Wenn wir uns einmal bewusst werden, wie sehr uns die Gesellschaft prägt und wie früh wir sozialisiert werden, wird uns schnell klar, in welche Zwickmühle uns das bringt. Wir Frauen sind nicht besser in Gefühlsarbeit und Haushalts-Organisation, weil das in unseren Genen liegt. Wir wurden einfach darauf getrimmt und zwar seit Generationen.
Zurück zu Anton und mir: Wir müssen daran arbeiten, die mentale und emotionale Last gerechter zu verteilen. Dabei soll er nicht zu meinem perfekten Assistenten werden, denn das hat Gemma Hartley in ihrem Buch „Es reicht“ erkannt: Sie hatte einst den Wunsch, dass ihr Partner alles macht, wie sie es will. Diese vermeintlich ideale Lösung verlangte nicht von ihr, sich mit ihren eigenen Problemen auseinander zu setzen – ihrem Perfektionismus, ihrem Kontrollzwang und den subtilen Vorurteilen gegenüber ihrem Mann.
Frauen in der Zerreißprobe
All diese Ansprüche, die ich so an mich stelle, kennen viele Frauen. Wir wollen modern sein und berufstätig, wollen Geld verdienen und den Männern in nichts nachstehen. Wir können gleichzeitig nicht abschütteln, was von Frauen seit jeher erwartet wird: die liebevolle, geduldige Mutter zu sein und den Haushalt im Griff zu haben. Das setzt uns unter Druck und wir ackern wie die Verrückten, um all dem gerecht zu werden. Wir spielen Weihnachtselfen und wissen die besten Geschenkideen, weil wir gelernt haben, es für alle schön zu machen und dafür zu sorgen, dass alle um uns herum zufrieden und glücklich sind.

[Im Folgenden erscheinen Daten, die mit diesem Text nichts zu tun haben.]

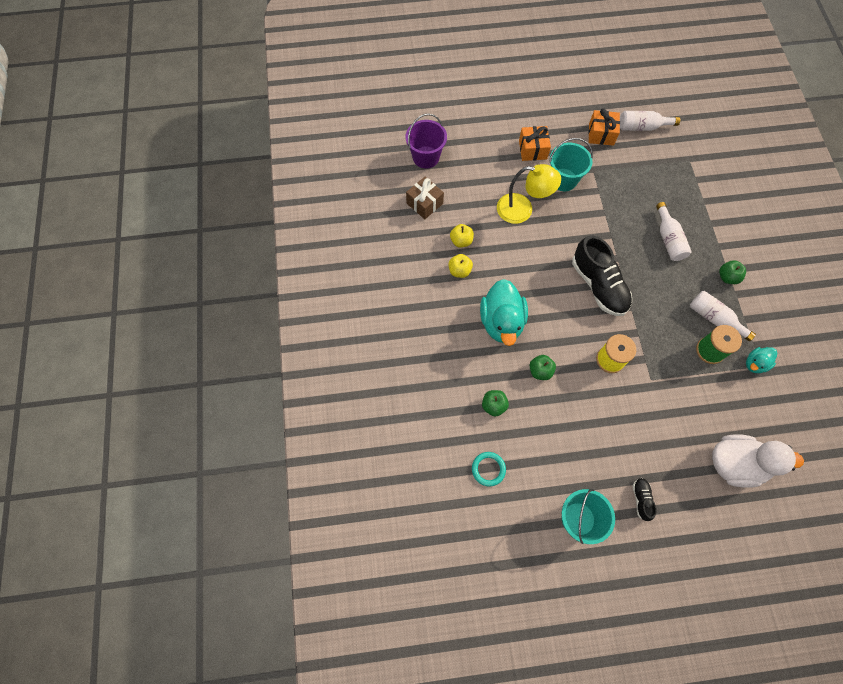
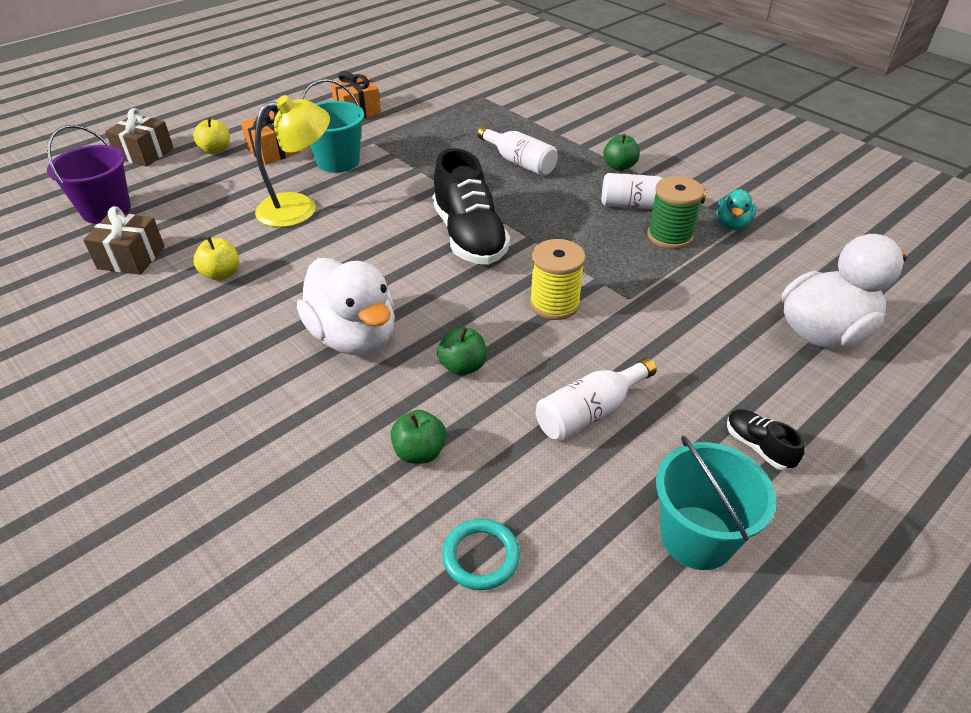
camera: 35 degrees left, 25 degrees down
yellow apple [448,254,473,278] -> yellow apple moved to [193,117,230,155]
turquoise duck [480,279,528,346] -> white duck [297,258,395,355]
black shoe [572,235,632,316] -> black shoe turned 45 degrees clockwise [432,148,510,265]
white bottle [620,111,680,131] -> white bottle moved to [536,358,657,441]
none -> brown gift [105,108,174,166]

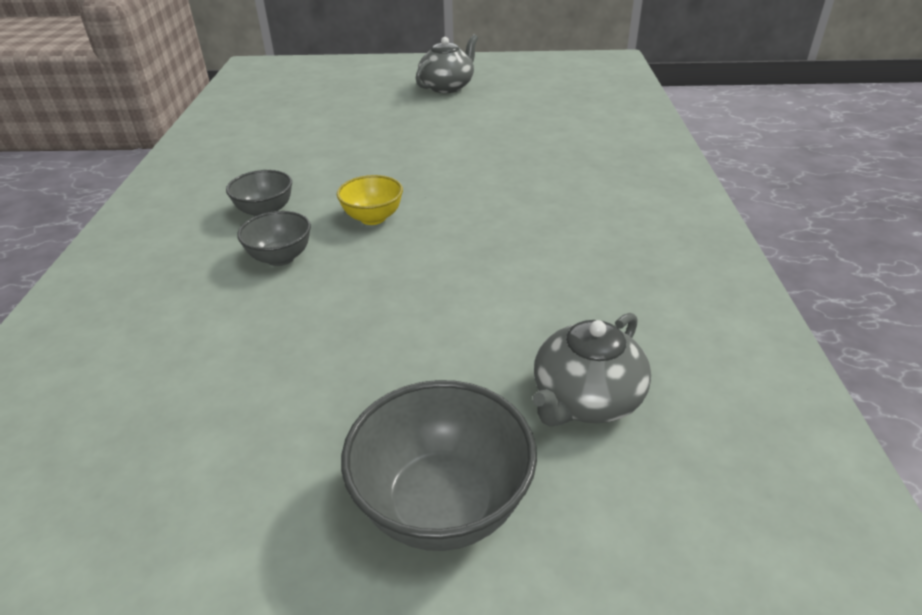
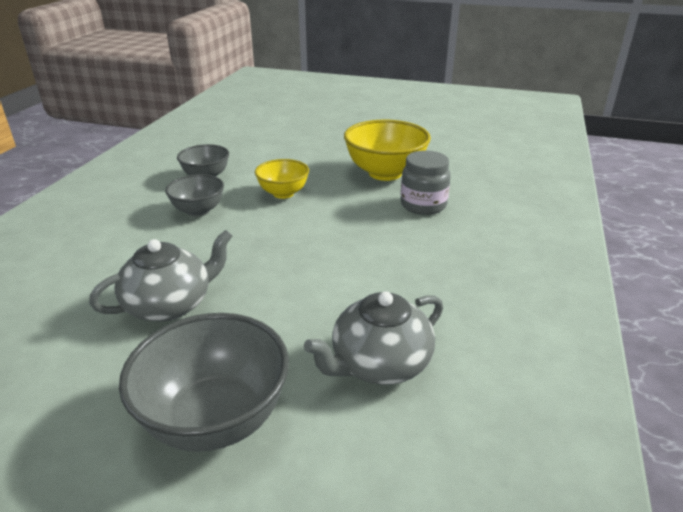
camera: 15 degrees right, 5 degrees down
grey teapot [416,35,478,93] -> grey teapot moved to [89,230,232,322]
none -> yellow bowl [344,120,431,181]
none -> grey jar [400,151,450,215]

Manche Männer sind total überfordert damit, ein Geschenk auszuwählen, das ein Brautpaar erfreuen könnte oder eine Karte zu Weihnachten mit netten Worten zu füllen. Das liegt nicht an ihrer Unfähigkeit, das liegt eher daran, dass es nie von ihnen erwartet wurde. Aber das Schöne ist: sie können es lernen. Sie können lernen, Gefühlsarbeit zu machen und ein Partner auf Augenhöhe werden. Und wir Frauen können lernen, uns mit dem Druck auseinander zu setzen, der auf uns lastet und die soziale Konditionierung hoffentlich abschütteln.
Ich denke manchmal, ich sehe ein Licht am Ende des Tunnels. Reden hilft, darüber schreiben auch. Vor allem hilft es, die Wahrheit zu sagen: Gemma Hartley hat recht, wenn sie sagt: Es reicht!